* Collected data entries:
%%
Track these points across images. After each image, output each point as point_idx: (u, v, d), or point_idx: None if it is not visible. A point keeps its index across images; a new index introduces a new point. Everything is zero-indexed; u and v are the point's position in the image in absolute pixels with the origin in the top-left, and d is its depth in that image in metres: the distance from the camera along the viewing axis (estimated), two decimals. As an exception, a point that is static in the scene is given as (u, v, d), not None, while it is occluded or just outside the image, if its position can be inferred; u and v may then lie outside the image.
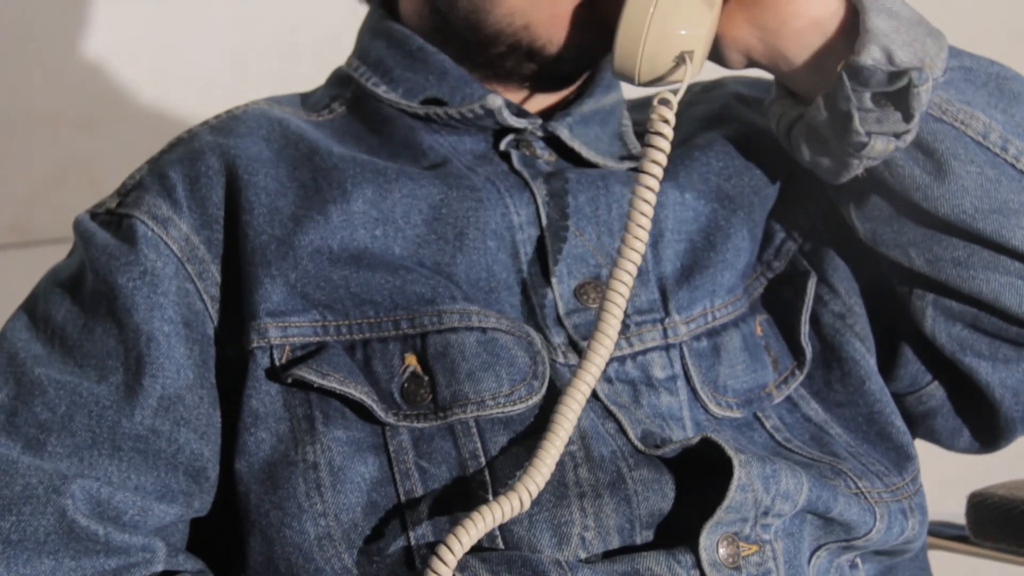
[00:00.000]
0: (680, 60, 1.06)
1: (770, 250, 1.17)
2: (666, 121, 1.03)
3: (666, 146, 1.03)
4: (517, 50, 1.11)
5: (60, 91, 1.76)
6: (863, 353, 1.15)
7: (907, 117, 1.02)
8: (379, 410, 1.02)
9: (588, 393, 1.00)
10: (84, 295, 1.07)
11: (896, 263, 1.12)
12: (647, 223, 1.02)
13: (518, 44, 1.11)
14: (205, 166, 1.09)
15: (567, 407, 0.99)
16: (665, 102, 1.03)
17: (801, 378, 1.14)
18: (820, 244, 1.17)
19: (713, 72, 1.17)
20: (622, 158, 1.16)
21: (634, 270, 1.02)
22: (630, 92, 1.18)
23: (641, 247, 1.02)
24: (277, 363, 1.04)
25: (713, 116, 1.21)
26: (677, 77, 1.07)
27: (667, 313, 1.10)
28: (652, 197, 1.02)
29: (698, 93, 1.24)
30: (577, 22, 1.10)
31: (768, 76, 1.12)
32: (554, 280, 1.09)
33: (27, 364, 1.04)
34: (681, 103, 1.20)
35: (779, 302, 1.16)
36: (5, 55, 1.74)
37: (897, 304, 1.15)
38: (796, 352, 1.14)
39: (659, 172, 1.02)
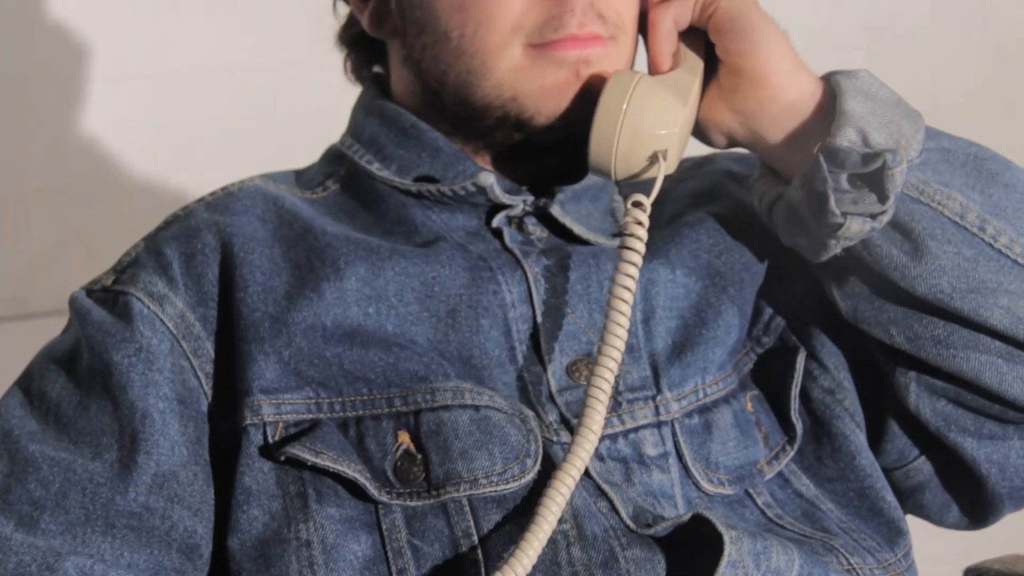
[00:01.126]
0: (654, 158, 1.08)
1: (759, 326, 1.18)
2: (639, 223, 1.05)
3: (641, 247, 1.05)
4: (506, 122, 1.12)
5: (59, 165, 1.77)
6: (853, 428, 1.15)
7: (882, 199, 1.03)
8: (372, 488, 1.02)
9: (578, 474, 1.01)
10: (79, 372, 1.07)
11: (878, 340, 1.12)
12: (623, 334, 1.03)
13: (507, 116, 1.12)
14: (201, 243, 1.10)
15: (557, 488, 1.00)
16: (638, 204, 1.05)
17: (792, 454, 1.14)
18: (808, 320, 1.18)
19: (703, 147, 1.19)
20: (614, 235, 1.17)
21: (619, 356, 1.03)
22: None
23: (621, 345, 1.03)
24: (270, 440, 1.04)
25: (704, 192, 1.22)
26: (652, 174, 1.09)
27: (659, 390, 1.11)
28: (629, 297, 1.04)
29: (689, 169, 1.26)
30: (564, 94, 1.11)
31: None
32: (546, 358, 1.10)
33: (21, 441, 1.04)
34: (672, 178, 1.22)
35: (769, 378, 1.16)
36: (4, 129, 1.75)
37: (881, 379, 1.16)
38: (787, 428, 1.15)
39: (635, 272, 1.04)
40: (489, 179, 1.12)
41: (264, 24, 1.83)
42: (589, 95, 1.09)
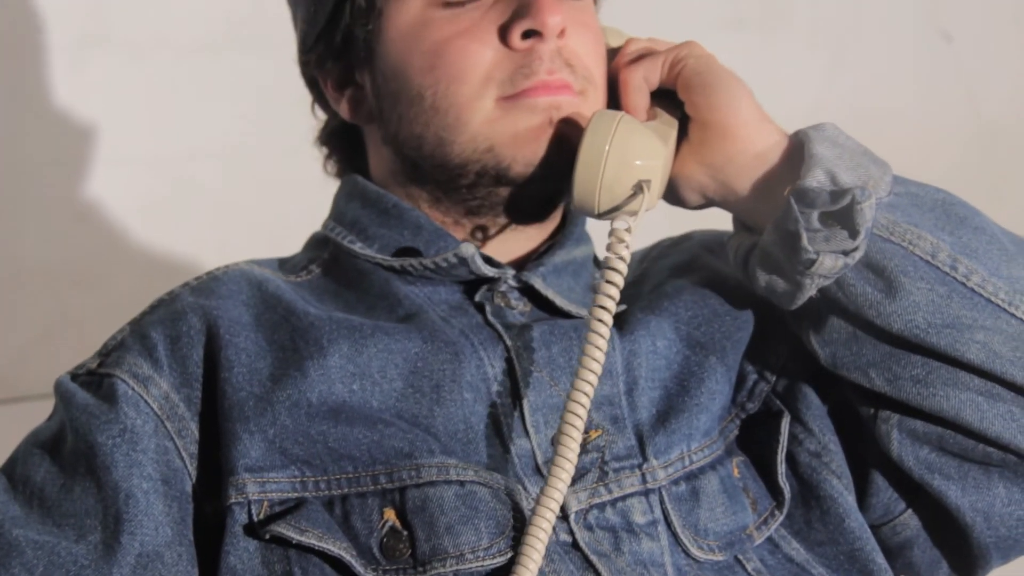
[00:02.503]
0: (638, 189, 1.09)
1: (743, 392, 1.18)
2: (623, 242, 1.06)
3: (623, 267, 1.06)
4: (484, 176, 1.13)
5: (52, 248, 1.78)
6: (841, 491, 1.15)
7: (853, 234, 1.04)
8: (358, 566, 1.02)
9: (546, 538, 1.01)
10: (63, 455, 1.07)
11: (858, 386, 1.13)
12: (603, 344, 1.04)
13: (484, 169, 1.13)
14: (186, 326, 1.10)
15: (528, 554, 1.00)
16: (623, 225, 1.07)
17: (781, 518, 1.15)
18: (792, 383, 1.18)
19: (678, 223, 1.20)
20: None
21: (587, 402, 1.04)
22: (600, 247, 1.20)
23: (598, 368, 1.04)
24: (255, 519, 1.04)
25: (682, 265, 1.23)
26: (634, 207, 1.10)
27: (645, 458, 1.11)
28: (608, 318, 1.05)
29: (667, 247, 1.27)
30: (538, 141, 1.12)
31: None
32: (531, 430, 1.10)
33: (5, 526, 1.04)
34: (648, 258, 1.23)
35: (755, 443, 1.17)
36: (-1, 211, 1.77)
37: (864, 431, 1.16)
38: (774, 492, 1.15)
39: (615, 294, 1.05)
40: (470, 250, 1.13)
41: (258, 109, 1.85)
42: (564, 140, 1.11)
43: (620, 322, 1.15)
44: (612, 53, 1.18)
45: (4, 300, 1.76)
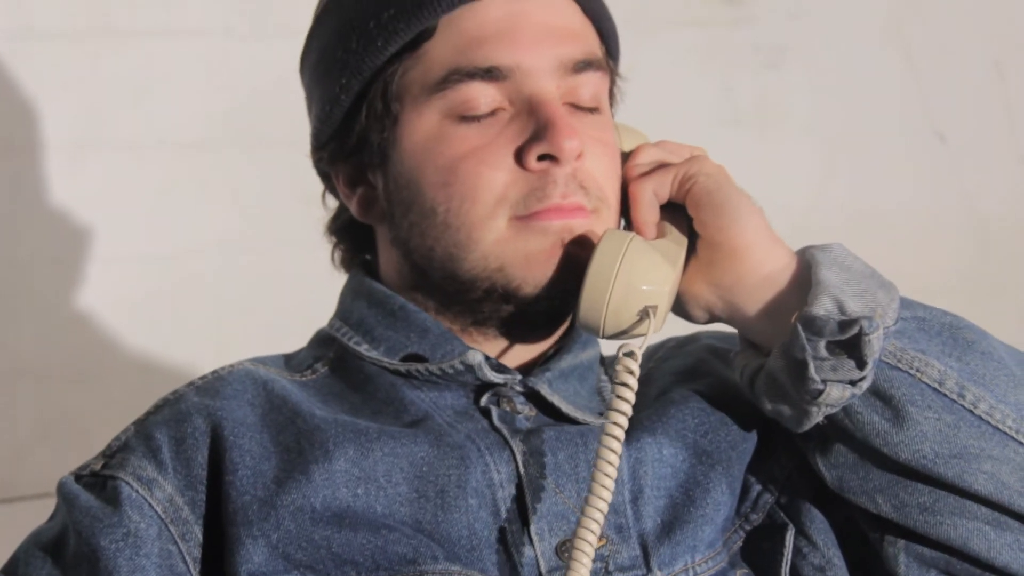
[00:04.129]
0: (644, 314, 1.09)
1: (747, 503, 1.17)
2: (631, 372, 1.06)
3: (631, 396, 1.06)
4: (493, 293, 1.14)
5: (49, 345, 1.78)
6: None
7: (860, 365, 1.04)
8: None
9: None
10: (66, 558, 1.07)
11: (865, 510, 1.12)
12: (613, 472, 1.04)
13: (493, 287, 1.13)
14: (191, 427, 1.10)
15: None
16: (629, 353, 1.06)
17: (784, 631, 1.14)
18: (796, 495, 1.18)
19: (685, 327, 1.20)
20: (600, 414, 1.17)
21: (601, 518, 1.03)
22: (607, 348, 1.20)
23: (608, 495, 1.03)
24: None
25: (688, 370, 1.23)
26: (641, 331, 1.10)
27: (649, 569, 1.10)
28: (618, 446, 1.05)
29: (673, 348, 1.27)
30: (550, 263, 1.12)
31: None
32: (535, 538, 1.09)
33: (7, 629, 1.03)
34: (654, 358, 1.23)
35: (759, 555, 1.16)
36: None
37: (869, 549, 1.15)
38: (778, 605, 1.14)
39: (624, 421, 1.05)
40: (477, 358, 1.13)
41: (257, 205, 1.85)
42: (574, 262, 1.11)
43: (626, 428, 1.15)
44: (624, 156, 1.18)
45: (1, 399, 1.76)
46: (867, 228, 2.14)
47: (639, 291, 1.09)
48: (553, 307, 1.15)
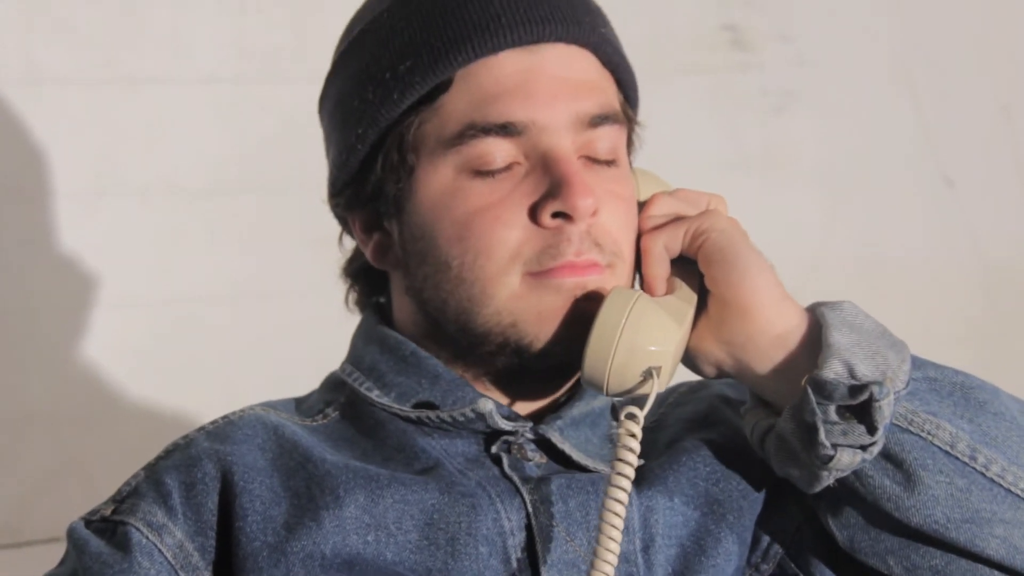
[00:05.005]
0: (648, 375, 1.09)
1: (758, 553, 1.17)
2: (632, 436, 1.06)
3: (633, 460, 1.06)
4: (506, 348, 1.13)
5: (58, 391, 1.78)
6: None
7: (871, 430, 1.04)
8: None
9: None
10: (76, 604, 1.07)
11: (876, 570, 1.12)
12: (616, 546, 1.04)
13: (507, 342, 1.13)
14: (201, 473, 1.10)
15: None
16: (631, 416, 1.06)
17: None
18: (807, 548, 1.17)
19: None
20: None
21: (611, 568, 1.03)
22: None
23: (616, 546, 1.03)
24: None
25: (699, 418, 1.22)
26: (645, 390, 1.10)
27: (661, 617, 1.10)
28: (622, 510, 1.04)
29: (684, 394, 1.27)
30: (562, 320, 1.12)
31: None
32: (545, 587, 1.09)
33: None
34: (665, 403, 1.23)
35: (769, 606, 1.16)
36: (5, 355, 1.76)
37: None
38: (788, 656, 1.14)
39: (627, 485, 1.05)
40: (488, 406, 1.13)
41: (265, 250, 1.86)
42: (587, 319, 1.10)
43: (637, 476, 1.14)
44: (640, 205, 1.18)
45: (9, 444, 1.76)
46: (875, 274, 2.15)
47: (643, 351, 1.09)
48: (564, 363, 1.15)
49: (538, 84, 1.13)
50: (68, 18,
%%
* WORK REQUEST: Repeat every record above exactly. Omit the pictures.

* EXERCISE OUTPUT:
Track these points across images. After each image, output each point as point_idx: (u, v, d), or point_idx: None if it is not visible. A point keeps its index across images; a new index introduces a new point. Everything is zero-indexed; u and v are the point's position in the image in absolute pixels with the origin in the top-left, and d is its depth in that image in metres: the distance from the camera along the viewing axis (estimated), two decimals. As an exception, a point that is static in the scene is given as (u, v, d), not None, while it is occluded or just outside the image, if its position can be inferred; u and v may then lie outside the image.
[00:00.000]
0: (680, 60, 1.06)
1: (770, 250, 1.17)
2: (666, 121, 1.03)
3: (666, 146, 1.03)
4: (517, 50, 1.11)
5: (60, 91, 1.76)
6: (863, 353, 1.15)
7: (907, 117, 1.02)
8: (379, 410, 1.02)
9: (588, 393, 1.00)
10: (84, 295, 1.07)
11: (896, 263, 1.12)
12: (647, 223, 1.02)
13: (518, 44, 1.11)
14: (205, 166, 1.09)
15: (567, 407, 0.99)
16: (665, 102, 1.03)
17: (801, 378, 1.14)
18: (820, 244, 1.17)
19: (713, 72, 1.17)
20: (622, 158, 1.16)
21: (634, 270, 1.02)
22: (630, 92, 1.18)
23: (641, 247, 1.02)
24: (277, 363, 1.04)
25: (713, 116, 1.21)
26: (677, 77, 1.07)
27: (667, 313, 1.10)
28: (652, 197, 1.02)
29: (698, 93, 1.24)
30: (577, 22, 1.10)
31: (768, 76, 1.12)
32: (554, 280, 1.09)
33: (27, 364, 1.04)
34: (681, 103, 1.20)
35: (779, 302, 1.16)
36: (5, 55, 1.74)
37: (897, 304, 1.15)
38: (796, 352, 1.14)
39: (659, 172, 1.02)
[00:01.126]
0: (654, 158, 1.08)
1: (759, 326, 1.18)
2: (639, 223, 1.05)
3: (641, 247, 1.05)
4: (506, 122, 1.12)
5: (59, 165, 1.77)
6: (853, 428, 1.15)
7: (882, 199, 1.03)
8: (372, 488, 1.02)
9: (578, 474, 1.01)
10: (79, 372, 1.07)
11: (878, 340, 1.12)
12: (623, 334, 1.03)
13: (507, 116, 1.12)
14: (201, 243, 1.10)
15: (557, 488, 1.00)
16: (638, 204, 1.05)
17: (792, 454, 1.14)
18: (808, 320, 1.18)
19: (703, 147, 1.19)
20: (614, 235, 1.17)
21: (619, 356, 1.03)
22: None
23: (621, 345, 1.03)
24: (270, 440, 1.04)
25: (704, 192, 1.22)
26: (652, 174, 1.09)
27: (659, 390, 1.11)
28: (629, 297, 1.04)
29: (689, 169, 1.26)
30: (564, 94, 1.11)
31: None
32: (546, 358, 1.10)
33: (21, 441, 1.04)
34: (672, 178, 1.22)
35: (769, 378, 1.16)
36: (4, 129, 1.75)
37: (881, 379, 1.16)
38: (787, 428, 1.15)
39: (635, 272, 1.04)
40: (489, 179, 1.12)
41: (264, 24, 1.83)
42: (589, 95, 1.09)
[00:02.503]
0: (638, 189, 1.09)
1: (743, 392, 1.18)
2: (623, 242, 1.06)
3: (623, 267, 1.06)
4: (484, 176, 1.13)
5: (52, 248, 1.78)
6: (841, 491, 1.15)
7: (853, 234, 1.04)
8: (358, 566, 1.02)
9: (546, 538, 1.01)
10: (63, 455, 1.07)
11: (858, 386, 1.13)
12: (603, 344, 1.04)
13: (484, 169, 1.13)
14: (186, 326, 1.10)
15: (528, 554, 1.00)
16: (623, 225, 1.07)
17: (781, 518, 1.15)
18: (792, 383, 1.18)
19: (678, 223, 1.20)
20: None
21: (587, 402, 1.04)
22: (600, 247, 1.20)
23: (598, 368, 1.04)
24: (255, 519, 1.04)
25: (682, 265, 1.23)
26: (634, 207, 1.10)
27: (645, 458, 1.11)
28: (608, 318, 1.05)
29: (667, 247, 1.27)
30: (538, 141, 1.12)
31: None
32: (531, 430, 1.10)
33: (5, 526, 1.04)
34: (648, 258, 1.23)
35: (755, 443, 1.17)
36: (-1, 211, 1.77)
37: (864, 431, 1.16)
38: (774, 492, 1.15)
39: (615, 294, 1.05)
40: (470, 250, 1.13)
41: (258, 109, 1.85)
42: (564, 140, 1.11)
43: (620, 322, 1.15)
44: (612, 53, 1.18)
45: (4, 300, 1.76)
[00:04.129]
0: (644, 314, 1.09)
1: (747, 503, 1.17)
2: (631, 372, 1.06)
3: (631, 396, 1.06)
4: (493, 293, 1.14)
5: (49, 345, 1.78)
6: None
7: (860, 365, 1.04)
8: None
9: None
10: (66, 558, 1.07)
11: (865, 510, 1.12)
12: (613, 472, 1.04)
13: (493, 287, 1.13)
14: (191, 427, 1.10)
15: None
16: (629, 353, 1.06)
17: (784, 631, 1.14)
18: (796, 495, 1.18)
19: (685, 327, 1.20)
20: (600, 414, 1.17)
21: (601, 518, 1.03)
22: (607, 348, 1.20)
23: (608, 495, 1.03)
24: None
25: (688, 370, 1.23)
26: (641, 331, 1.10)
27: (649, 569, 1.10)
28: (618, 446, 1.05)
29: (673, 348, 1.27)
30: (550, 263, 1.12)
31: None
32: (535, 538, 1.09)
33: (7, 629, 1.03)
34: (654, 358, 1.23)
35: (759, 555, 1.16)
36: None
37: (869, 549, 1.15)
38: (778, 605, 1.14)
39: (624, 421, 1.05)
40: (477, 358, 1.13)
41: (257, 205, 1.85)
42: (574, 262, 1.11)
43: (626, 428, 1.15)
44: (624, 156, 1.18)
45: (1, 399, 1.76)
46: (867, 228, 2.14)
47: (639, 291, 1.09)
48: (553, 307, 1.15)
[00:05.005]
0: (648, 375, 1.09)
1: (758, 553, 1.17)
2: (632, 436, 1.06)
3: (633, 460, 1.06)
4: (506, 348, 1.13)
5: (58, 391, 1.78)
6: None
7: (871, 430, 1.04)
8: None
9: None
10: (76, 604, 1.07)
11: (876, 570, 1.12)
12: (616, 546, 1.04)
13: (507, 342, 1.13)
14: (201, 473, 1.10)
15: None
16: (631, 416, 1.06)
17: None
18: (807, 548, 1.17)
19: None
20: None
21: (611, 568, 1.03)
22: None
23: (616, 546, 1.03)
24: None
25: (699, 418, 1.22)
26: (645, 390, 1.10)
27: (661, 617, 1.10)
28: (622, 510, 1.04)
29: (684, 394, 1.27)
30: (562, 320, 1.12)
31: None
32: (545, 587, 1.09)
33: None
34: (665, 403, 1.23)
35: (769, 606, 1.16)
36: (5, 355, 1.76)
37: None
38: (788, 656, 1.14)
39: (627, 485, 1.05)
40: (488, 406, 1.13)
41: (265, 250, 1.86)
42: (587, 319, 1.10)
43: (637, 476, 1.14)
44: (640, 205, 1.18)
45: (9, 444, 1.76)
46: (875, 274, 2.15)
47: (643, 351, 1.09)
48: (564, 363, 1.15)
49: (538, 84, 1.13)
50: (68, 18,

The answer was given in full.